One of my employees came to me today and said his back was sore and that he hurt it while moving some equipment, so we sent him to the doctor to get treatment. Shortly after this employee left for the doctor’s office, another employee came to me and told me the first employee actually hurt his back at home the night before, and was lying about getting hurt at work. Knowing what the second employee told me, do I still have to process the employee’s workers’ compensation claim?
The short answer is “yes.” California Labor Code Section 5401 requires an employer to provide its employees with the workers’ compensation claim form (DWC-1) within one working day from the time the employer receives notice or knowledge of an injury that results in lost time from work, or requires more medical treatment than first aid.
As a result, if an employee tells you that he or she was injured at work, you must provide the employee with the claim form.
Investigation of Claims
You can, however, pass on the information you received to your insurance carrier and the insurance company has up to 90 days to investigate the claim to determine whether it arose out of employment and occurred in the course of employment.
If your insurance carrier determines that the employee was not hurt at work or while working, it can deny the claim. The obligation to investigate the validity of a workers’ compensation claim rests with your insurance carrier.
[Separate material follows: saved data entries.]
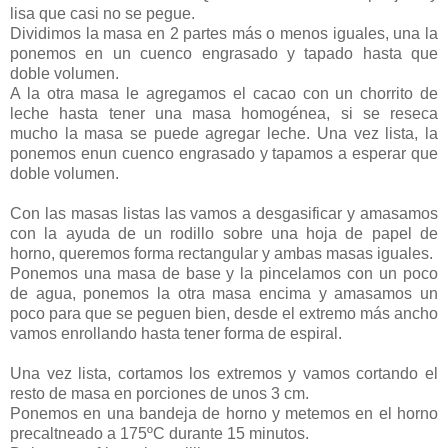
lisa que casi no se pegue.
Dividimos la masa en 2 partes más o menos iguales, una la
ponemos en un cuenco engrasado y tapado hasta que
doble volumen.
A la otra masa le agregamos el cacao con un chorrito de
leche hasta tener una masa homogénea, si se reseca
mucho la masa se puede agregar leche. Una vez lista, la
ponemos enun cuenco engrasado y tapamos a esperar que
doble volumen.
Con las masas listas las vamos a desgasificar y amasamos
con la ayuda de un rodillo sobre una hoja de papel de
horno, queremos forma rectangular y ambas masas iguales.
Ponemos una masa de base y la pincelamos con un poco
de agua, ponemos la otra masa encima y amasamos un
poco para que se peguen bien, desde el extremo más ancho
vamos enrollando hasta tener forma de espiral.
Una vez lista, cortamos los extremos y vamos cortando el
resto de masa en porciones de unos 3 cm.
Ponemos en una bandeja de horno y metemos en el horno
precaltneado a 175ºC durante 15 minutos.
As the employer, your obligation is to process the claim to the insurance company and to provide it with whatever relevant information you believe will assist it in evaluating the claim properly.
There is no direct penalty for failing to provide the claim form to the employee, but failing to provide the claim form can extend the employee’s statute of limitations for filing the claim and could jeopardize the insurance company’s ability to actually deny the claim if the insurance company believes the injury did not occur in the course of employment.